Professor Kirsten Ostherr, Department Chair
Kirsten Ostherr, PhD, MPH is a media scholar, health researcher, and technology analyst. She is currently leading a multidisciplinary project called “Translational Humanities for Public Health” that will identify humanities-based (and humanities-inspired) responses to the COVID-19 pandemic, to document and help others build upon these creative efforts. Kirsten is founder and director of the Medical Humanities program (2016-present) and the Medical Futures Lab (2012-present). She has spoken to audiences at the White House, the World Health Organization, the National Library of Medicine, TEDx, the mHealth Summit, Medicine X, the Louisville Innovation Summit, the Bauhaus, and universities and conferences worldwide.
Rice English integrates creative and critical practice through training in close reading, analytical writing, cultural history, and craft/form.

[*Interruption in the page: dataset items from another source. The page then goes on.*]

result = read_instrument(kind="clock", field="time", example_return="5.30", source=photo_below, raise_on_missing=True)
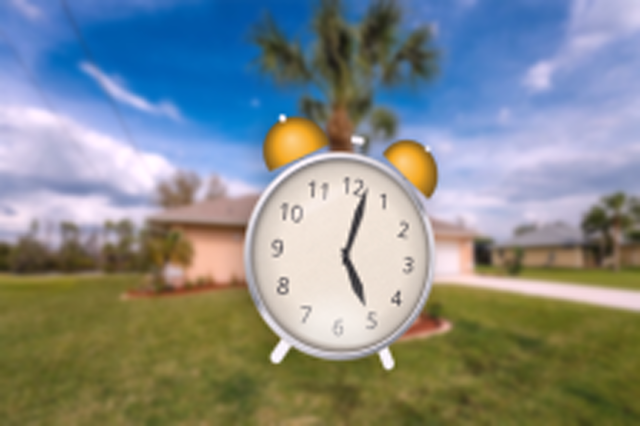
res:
5.02
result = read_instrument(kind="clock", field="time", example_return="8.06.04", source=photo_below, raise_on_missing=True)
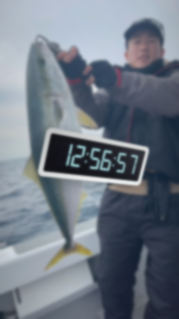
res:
12.56.57
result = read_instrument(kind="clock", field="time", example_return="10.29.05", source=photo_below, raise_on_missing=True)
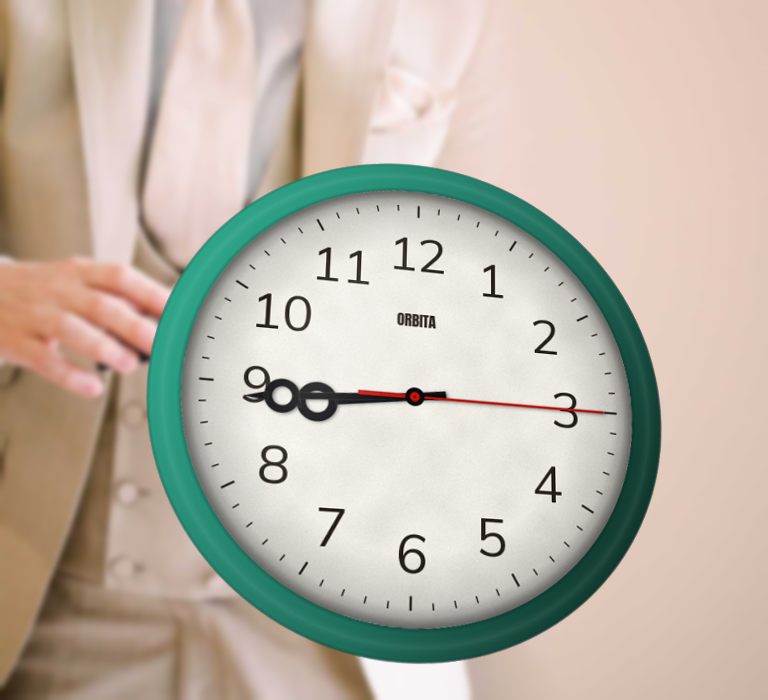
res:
8.44.15
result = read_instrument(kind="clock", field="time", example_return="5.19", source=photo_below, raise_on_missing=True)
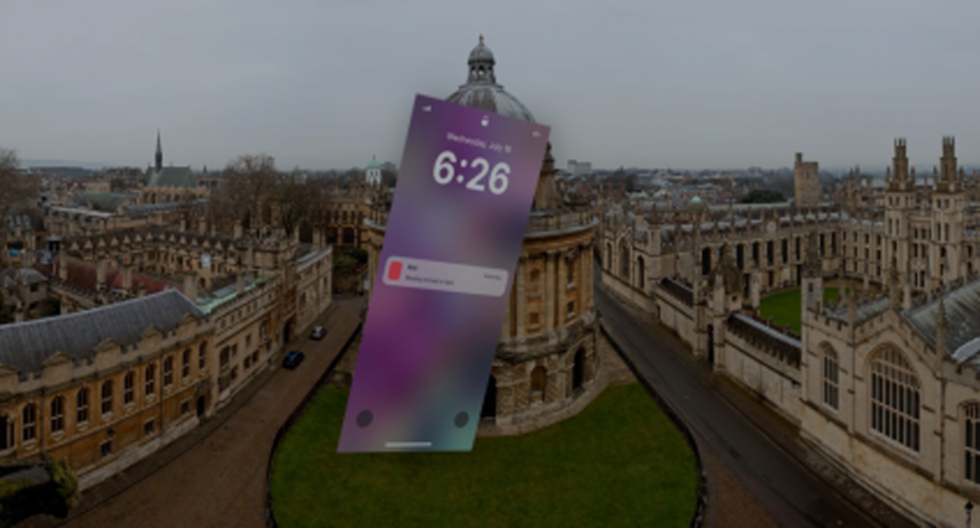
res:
6.26
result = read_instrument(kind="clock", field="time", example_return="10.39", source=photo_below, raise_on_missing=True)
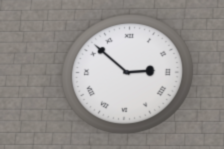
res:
2.52
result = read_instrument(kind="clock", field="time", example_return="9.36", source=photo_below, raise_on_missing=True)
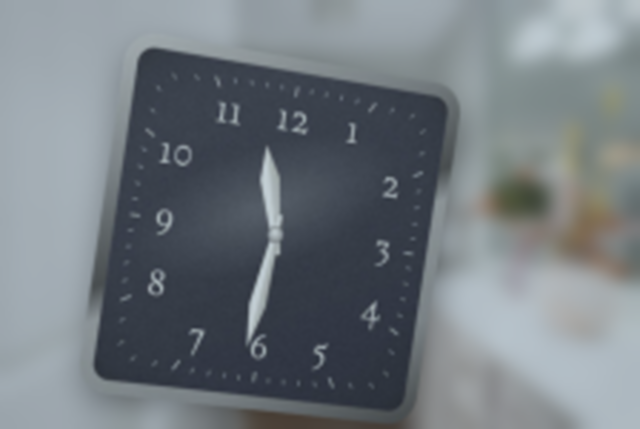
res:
11.31
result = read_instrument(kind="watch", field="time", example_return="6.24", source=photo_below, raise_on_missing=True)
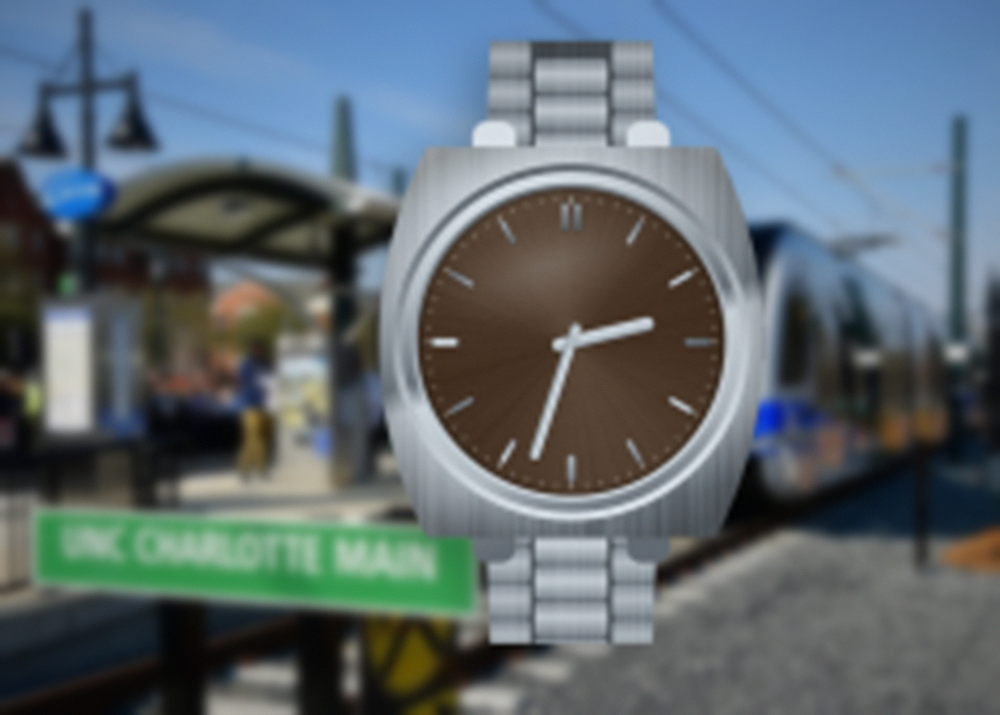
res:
2.33
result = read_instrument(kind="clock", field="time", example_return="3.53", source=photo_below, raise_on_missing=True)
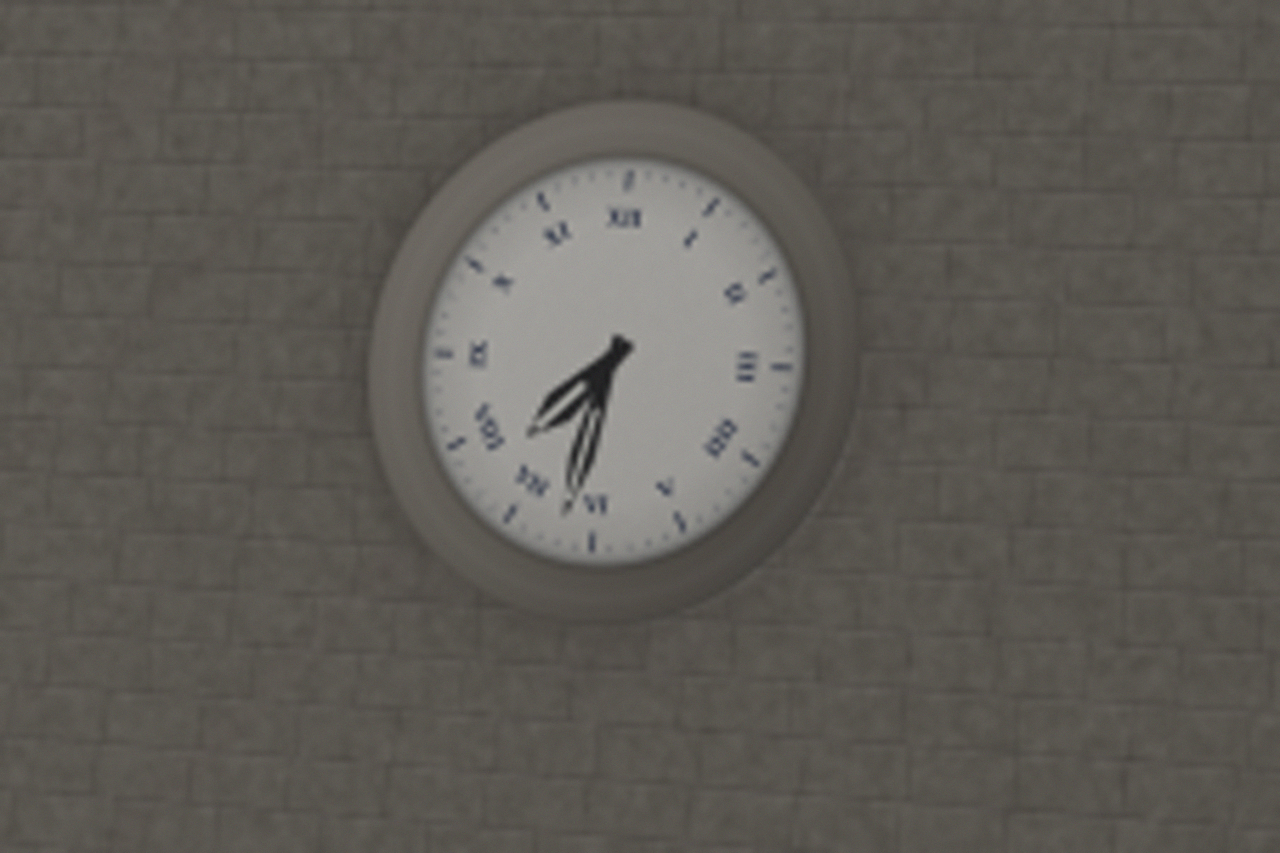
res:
7.32
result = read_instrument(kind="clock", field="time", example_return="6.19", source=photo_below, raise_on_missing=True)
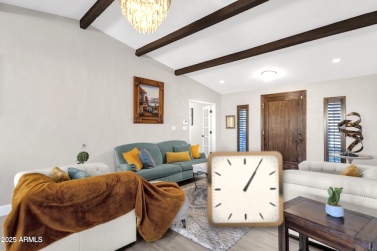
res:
1.05
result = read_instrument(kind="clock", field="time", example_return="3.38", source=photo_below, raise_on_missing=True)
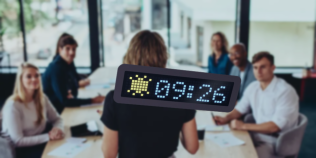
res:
9.26
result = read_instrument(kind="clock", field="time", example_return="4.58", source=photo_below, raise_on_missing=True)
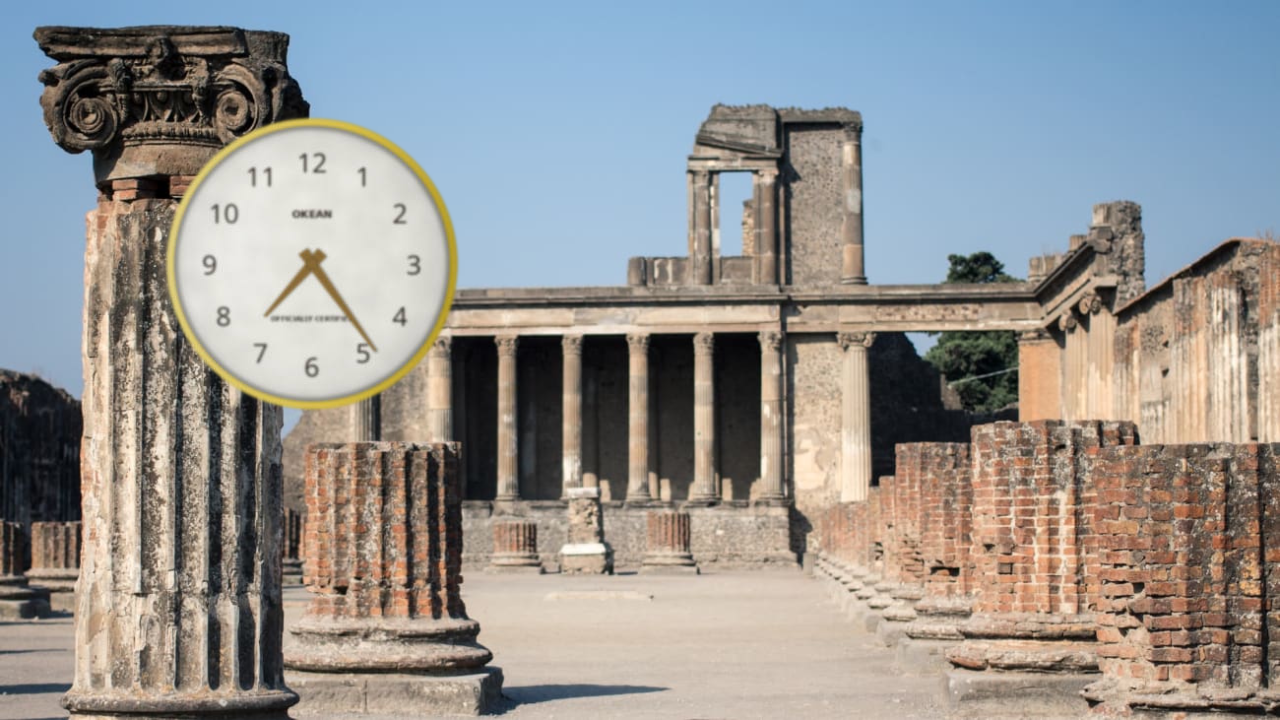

Our faculty research and pedagogy cover the breadth of the study of British and American literatures and cultures ranging from the medieval era to the present. The curriculum emphasizes literature and literary history, race and ethnicity studies, feminist and gender studies, queer theory and the history of sexuality, visual culture and comparative media studies, and the Anglophone literature of the postcolonial world. Faculty have particular strengths in the newer interdisciplinary areas of medical humanities, ecocriticism, post-humanism, and environmental humanities.
Rice English is also home to a vibrant creative writing concentration offering a range of courses in fiction, poetry, and creative non-fiction.
Our doctoral program is training the next generation of teacher-scholars through interdisciplinary seminars and a comprehensive professionalization program.